- Born: 1590
- Died: 4 April 1631 (aged 40–41)
- Occupation: Physician

= Leonard Poe =

English physician

Leonard Poe (1590 – 4 April 1631) was an English physician.

==Biography==
Poe whose family came originally, it is said, from the Rhenish Palatinate, was in 1590 in the service of the Earl of Essex. Essex, after many vain appeals to the College of Physicians, secured from that body on 13 July 1596 a license enabling Poe to practise medicine (Hist. MSS. Comm. 8th Rep. pt. i. p. 228). Although he was thereby permitted to treat venereal, cutaneous, and calculous diseases, gout and simple tertian ague, in all other fevers and in all severe diseases he was required to call to his assistance a member of the college (Munk, College of Physicians, i. 149). On 30 June 1598 he was ordered to be imprisoned and deprived of his license, but soon made terms with the college. Despite the suspicion with which the profession regarded him, his practice was large in fashionable society, and his reputation stood fairly high. On 11 December 1606, at the suggestion of the Earls of Southampton, Northampton, and Salisbury, all restrictions on his license were removed. On 12 January 1609 he was made ordinary physician of the king's household (State Papers, Dom. index to warrant book, p. 77), and on 7 July the persistent influence of his aristocratic patrons led to his election as fellow of the College of Physicians (Hist. MS. Comm. ubi supra). He had a mandate on 22 July 1615 to be created M.D., and apparently obtained the degree at Cambridge.

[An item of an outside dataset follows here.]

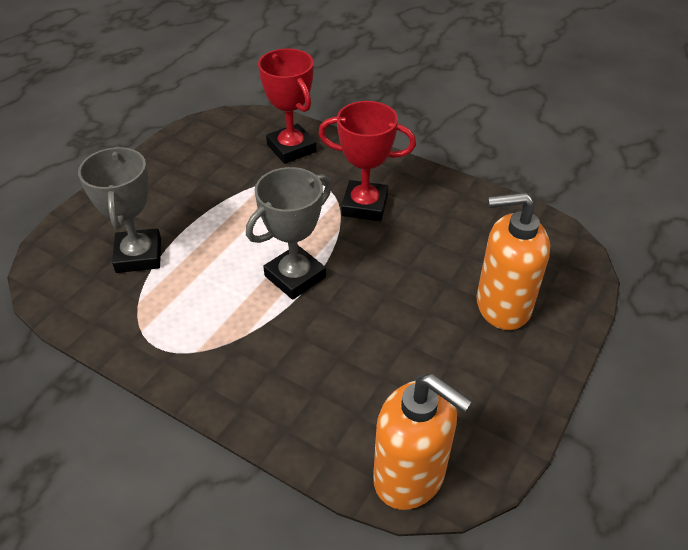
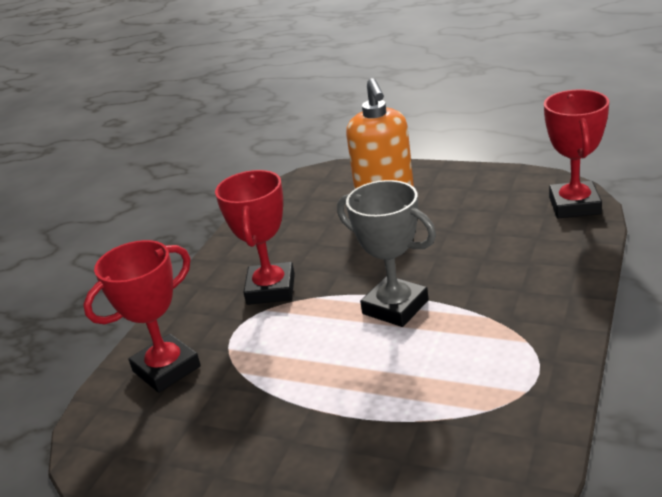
camera: 95 degrees left, 15 degrees down
(138, 255) = (409, 440): grey trophy -> none
(410, 476) = (574, 205): orange soap dispenser -> red trophy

In April 1612 he was one of the three physicians in attendance on Lord-treasurer Salisbury (State Papers, Dom. James I, lxviii. 104), and was present at his death on 24 May following (Hist. MSS. Comm. 10th Rep. part iv. p. 16). On 6 June 1625 he attended the death of Orlando Gibbons, the musical composer, and made the post-mortem (ib. Car. I, iii. 37). He died on 4 April 1631, when Sir Edward Alston was elected a fellow in his place. His son Theophilus matriculated from Broadgate Hall, Oxford, 1623–4, 6 Feb., æt. 15.